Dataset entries
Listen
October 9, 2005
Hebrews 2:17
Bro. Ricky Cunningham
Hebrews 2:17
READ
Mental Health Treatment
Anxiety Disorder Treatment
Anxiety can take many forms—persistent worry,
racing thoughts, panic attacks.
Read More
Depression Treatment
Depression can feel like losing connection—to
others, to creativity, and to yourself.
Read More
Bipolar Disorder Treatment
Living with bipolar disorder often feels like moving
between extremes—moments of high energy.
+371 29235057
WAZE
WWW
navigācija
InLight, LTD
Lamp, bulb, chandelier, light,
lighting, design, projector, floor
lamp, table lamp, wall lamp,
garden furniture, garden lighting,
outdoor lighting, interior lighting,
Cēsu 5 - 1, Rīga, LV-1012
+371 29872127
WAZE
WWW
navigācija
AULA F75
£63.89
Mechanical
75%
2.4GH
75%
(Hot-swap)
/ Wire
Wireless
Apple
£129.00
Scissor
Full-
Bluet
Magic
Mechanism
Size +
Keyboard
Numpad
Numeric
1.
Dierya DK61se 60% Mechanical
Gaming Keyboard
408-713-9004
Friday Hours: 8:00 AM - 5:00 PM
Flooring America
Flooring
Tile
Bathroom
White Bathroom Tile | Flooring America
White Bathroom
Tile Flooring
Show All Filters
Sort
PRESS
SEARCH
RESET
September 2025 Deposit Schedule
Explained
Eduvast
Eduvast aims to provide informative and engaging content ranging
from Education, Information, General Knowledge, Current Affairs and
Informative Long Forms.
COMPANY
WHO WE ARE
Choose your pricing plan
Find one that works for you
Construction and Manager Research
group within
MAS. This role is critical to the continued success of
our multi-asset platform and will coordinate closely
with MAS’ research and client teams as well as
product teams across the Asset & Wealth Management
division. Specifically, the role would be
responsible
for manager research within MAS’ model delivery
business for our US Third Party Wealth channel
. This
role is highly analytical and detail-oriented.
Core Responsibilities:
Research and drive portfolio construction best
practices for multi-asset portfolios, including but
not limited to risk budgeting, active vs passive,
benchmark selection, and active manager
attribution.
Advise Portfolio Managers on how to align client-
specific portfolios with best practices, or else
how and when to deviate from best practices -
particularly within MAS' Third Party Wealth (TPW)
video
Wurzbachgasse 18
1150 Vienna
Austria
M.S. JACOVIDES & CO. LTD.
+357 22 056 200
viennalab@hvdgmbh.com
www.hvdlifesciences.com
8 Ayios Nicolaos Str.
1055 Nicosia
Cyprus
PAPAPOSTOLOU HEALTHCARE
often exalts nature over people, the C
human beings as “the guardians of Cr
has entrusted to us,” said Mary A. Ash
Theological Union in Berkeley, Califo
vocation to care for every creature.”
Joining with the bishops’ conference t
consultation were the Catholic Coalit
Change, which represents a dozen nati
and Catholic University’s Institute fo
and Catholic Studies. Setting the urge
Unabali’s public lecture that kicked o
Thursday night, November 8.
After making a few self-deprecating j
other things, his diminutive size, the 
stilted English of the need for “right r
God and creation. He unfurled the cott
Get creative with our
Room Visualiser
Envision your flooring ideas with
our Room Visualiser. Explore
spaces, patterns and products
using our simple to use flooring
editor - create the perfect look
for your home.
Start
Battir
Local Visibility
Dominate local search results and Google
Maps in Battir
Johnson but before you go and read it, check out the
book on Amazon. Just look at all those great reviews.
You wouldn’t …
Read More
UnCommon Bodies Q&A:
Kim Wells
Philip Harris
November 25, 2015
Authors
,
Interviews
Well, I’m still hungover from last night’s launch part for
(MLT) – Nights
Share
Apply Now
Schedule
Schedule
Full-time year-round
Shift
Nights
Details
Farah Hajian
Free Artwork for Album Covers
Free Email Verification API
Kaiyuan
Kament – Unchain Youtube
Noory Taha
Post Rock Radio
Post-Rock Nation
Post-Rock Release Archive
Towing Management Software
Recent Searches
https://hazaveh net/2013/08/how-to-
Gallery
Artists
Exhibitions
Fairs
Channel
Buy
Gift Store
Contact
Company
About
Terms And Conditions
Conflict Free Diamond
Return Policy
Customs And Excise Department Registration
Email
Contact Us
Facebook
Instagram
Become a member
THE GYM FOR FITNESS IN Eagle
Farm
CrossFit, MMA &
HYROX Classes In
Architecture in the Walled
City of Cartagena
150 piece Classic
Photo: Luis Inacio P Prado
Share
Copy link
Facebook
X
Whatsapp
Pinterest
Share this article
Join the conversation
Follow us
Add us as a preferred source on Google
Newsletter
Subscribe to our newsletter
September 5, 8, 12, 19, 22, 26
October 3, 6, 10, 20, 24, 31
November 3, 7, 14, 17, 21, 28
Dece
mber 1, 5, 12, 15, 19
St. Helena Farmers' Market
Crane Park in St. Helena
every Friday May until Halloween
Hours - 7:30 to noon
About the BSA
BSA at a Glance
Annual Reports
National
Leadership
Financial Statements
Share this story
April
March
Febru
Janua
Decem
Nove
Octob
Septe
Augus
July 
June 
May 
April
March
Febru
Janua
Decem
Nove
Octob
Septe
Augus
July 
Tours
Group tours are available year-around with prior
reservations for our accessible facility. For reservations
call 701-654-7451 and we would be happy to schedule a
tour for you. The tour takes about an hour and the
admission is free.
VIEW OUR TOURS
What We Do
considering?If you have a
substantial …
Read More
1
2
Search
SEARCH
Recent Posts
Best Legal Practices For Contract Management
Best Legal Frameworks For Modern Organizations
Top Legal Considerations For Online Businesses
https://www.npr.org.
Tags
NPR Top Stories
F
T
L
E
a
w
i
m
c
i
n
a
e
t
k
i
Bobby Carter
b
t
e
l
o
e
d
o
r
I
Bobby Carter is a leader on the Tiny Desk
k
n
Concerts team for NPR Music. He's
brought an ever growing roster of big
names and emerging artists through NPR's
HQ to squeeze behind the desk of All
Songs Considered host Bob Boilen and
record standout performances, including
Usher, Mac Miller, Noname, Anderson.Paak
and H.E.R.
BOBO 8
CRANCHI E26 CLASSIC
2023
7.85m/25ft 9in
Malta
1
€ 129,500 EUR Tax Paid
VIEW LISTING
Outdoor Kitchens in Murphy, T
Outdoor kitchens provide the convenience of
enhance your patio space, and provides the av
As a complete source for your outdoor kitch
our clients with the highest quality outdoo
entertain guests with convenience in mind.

▶ _TASK DESCRIPTION_: Reproduce every line of the records above verbatim, from the first record through the last.

▶ _SOLVED EXERCISE_:
Listen
October 9, 2005
Hebrews 2:17
Bro. Ricky Cunningham
Hebrews 2:17
READ
Mental Health Treatment
Anxiety Disorder Treatment
Anxiety can take many forms—persistent worry,
racing thoughts, panic attacks.
Read More
Depression Treatment
Depression can feel like losing connection—to
others, to creativity, and to yourself.
Read More
Bipolar Disorder Treatment
Living with bipolar disorder often feels like moving
between extremes—moments of high energy.
+371 29235057
WAZE
WWW
navigācija
InLight, LTD
Lamp, bulb, chandelier, light,
lighting, design, projector, floor
lamp, table lamp, wall lamp,
garden furniture, garden lighting,
outdoor lighting, interior lighting,
Cēsu 5 - 1, Rīga, LV-1012
+371 29872127
WAZE
WWW
navigācija
AULA F75
£63.89
Mechanical
75%
2.4GH
75%
(Hot-swap)
/ Wire
Wireless
Apple
£129.00
Scissor
Full-
Bluet
Magic
Mechanism
Size +
Keyboard
Numpad
Numeric
1.
Dierya DK61se 60% Mechanical
Gaming Keyboard
408-713-9004
Friday Hours: 8:00 AM - 5:00 PM
Flooring America
Flooring
Tile
Bathroom
White Bathroom Tile | Flooring America
White Bathroom
Tile Flooring
Show All Filters
Sort
PRESS
SEARCH
RESET
September 2025 Deposit Schedule
Explained
Eduvast
Eduvast aims to provide informative and engaging content ranging
from Education, Information, General Knowledge, Current Affairs and
Informative Long Forms.
COMPANY
WHO WE ARE
Choose your pricing plan
Find one that works for you
Construction and Manager Research
group within
MAS. This role is critical to the continued success of
our multi-asset platform and will coordinate closely
with MAS’ research and client teams as well as
product teams across the Asset & Wealth Management
division. Specifically, the role would be
responsible
for manager research within MAS’ model delivery
business for our US Third Party Wealth channel
. This
role is highly analytical and detail-oriented.
Core Responsibilities:
Research and drive portfolio construction best
practices for multi-asset portfolios, including but
not limited to risk budgeting, active vs passive,
benchmark selection, and active manager
attribution.
Advise Portfolio Managers on how to align client-
specific portfolios with best practices, or else
how and when to deviate from best practices -
particularly within MAS' Third Party Wealth (TPW)
video
Wurzbachgasse 18
1150 Vienna
Austria
M.S. JACOVIDES & CO. LTD.
+357 22 056 200
viennalab@hvdgmbh.com
www.hvdlifesciences.com
8 Ayios Nicolaos Str.
1055 Nicosia
Cyprus
PAPAPOSTOLOU HEALTHCARE
often exalts nature over people, the C
human beings as “the guardians of Cr
has entrusted to us,” said Mary A. Ash
Theological Union in Berkeley, Califo
vocation to care for every creature.”
Joining with the bishops’ conference t
consultation were the Catholic Coalit
Change, which represents a dozen nati
and Catholic University’s Institute fo
and Catholic Studies. Setting the urge
Unabali’s public lecture that kicked o
Thursday night, November 8.
After making a few self-deprecating j
other things, his diminutive size, the 
stilted English of the need for “right r
God and creation. He unfurled the cott
Get creative with our
Room Visualiser
Envision your flooring ideas with
our Room Visualiser. Explore
spaces, patterns and products
using our simple to use flooring
editor - create the perfect look
for your home.
Start
Battir
Local Visibility
Dominate local search results and Google
Maps in Battir
Johnson but before you go and read it, check out the
book on Amazon. Just look at all those great reviews.
You wouldn’t …
Read More
UnCommon Bodies Q&A:
Kim Wells
Philip Harris
November 25, 2015
Authors
,
Interviews
Well, I’m still hungover from last night’s launch part for
(MLT) – Nights
Share
Apply Now
Schedule
Schedule
Full-time year-round
Shift
Nights
Details
Farah Hajian
Free Artwork for Album Covers
Free Email Verification API
Kaiyuan
Kament – Unchain Youtube
Noory Taha
Post Rock Radio
Post-Rock Nation
Post-Rock Release Archive
Towing Management Software
Recent Searches
https://hazaveh net/2013/08/how-to-
Gallery
Artists
Exhibitions
Fairs
Channel
Buy
Gift Store
Contact
Company
About
Terms And Conditions
Conflict Free Diamond
Return Policy
Customs And Excise Department Registration
Email
Contact Us
Facebook
Instagram
Become a member
THE GYM FOR FITNESS IN Eagle
Farm
CrossFit, MMA &
HYROX Classes In
Architecture in the Walled
City of Cartagena
150 piece Classic
Photo: Luis Inacio P Prado
Share
Copy link
Facebook
X
Whatsapp
Pinterest
Share this article
Join the conversation
Follow us
Add us as a preferred source on Google
Newsletter
Subscribe to our newsletter
September 5, 8, 12, 19, 22, 26
October 3, 6, 10, 20, 24, 31
November 3, 7, 14, 17, 21, 28
Dece
mber 1, 5, 12, 15, 19
St. Helena Farmers' Market
Crane Park in St. Helena
every Friday May until Halloween
Hours - 7:30 to noon
About the BSA
BSA at a Glance
Annual Reports
National
Leadership
Financial Statements
Share this story
April
March
Febru
Janua
Decem
Nove
Octob
Septe
Augus
July 
June 
May 
April
March
Febru
Janua
Decem
Nove
Octob
Septe
Augus
July 
Tours
Group tours are available year-around with prior
reservations for our accessible facility. For reservations
call 701-654-7451 and we would be happy to schedule a
tour for you. The tour takes about an hour and the
admission is free.
VIEW OUR TOURS
What We Do
considering?If you have a
substantial …
Read More
1
2
Search
SEARCH
Recent Posts
Best Legal Practices For Contract Management
Best Legal Frameworks For Modern Organizations
Top Legal Considerations For Online Businesses
https://www.npr.org.
Tags
NPR Top Stories
F
T
L
E
a
w
i
m
c
i
n
a
e
t
k
i
Bobby Carter
b
t
e
l
o
e
d
o
r
I
Bobby Carter is a leader on the Tiny Desk
k
n
Concerts team for NPR Music. He's
brought an ever growing roster of big
names and emerging artists through NPR's
HQ to squeeze behind the desk of All
Songs Considered host Bob Boilen and
record standout performances, including
Usher, Mac Miller, Noname, Anderson.Paak
and H.E.R.
BOBO 8
CRANCHI E26 CLASSIC
2023
7.85m/25ft 9in
Malta
1
€ 129,500 EUR Tax Paid
VIEW LISTING
Outdoor Kitchens in Murphy, T
Outdoor kitchens provide the convenience of
enhance your patio space, and provides the av
As a complete source for your outdoor kitch
our clients with the highest quality outdoo
entertain guests with convenience in mind.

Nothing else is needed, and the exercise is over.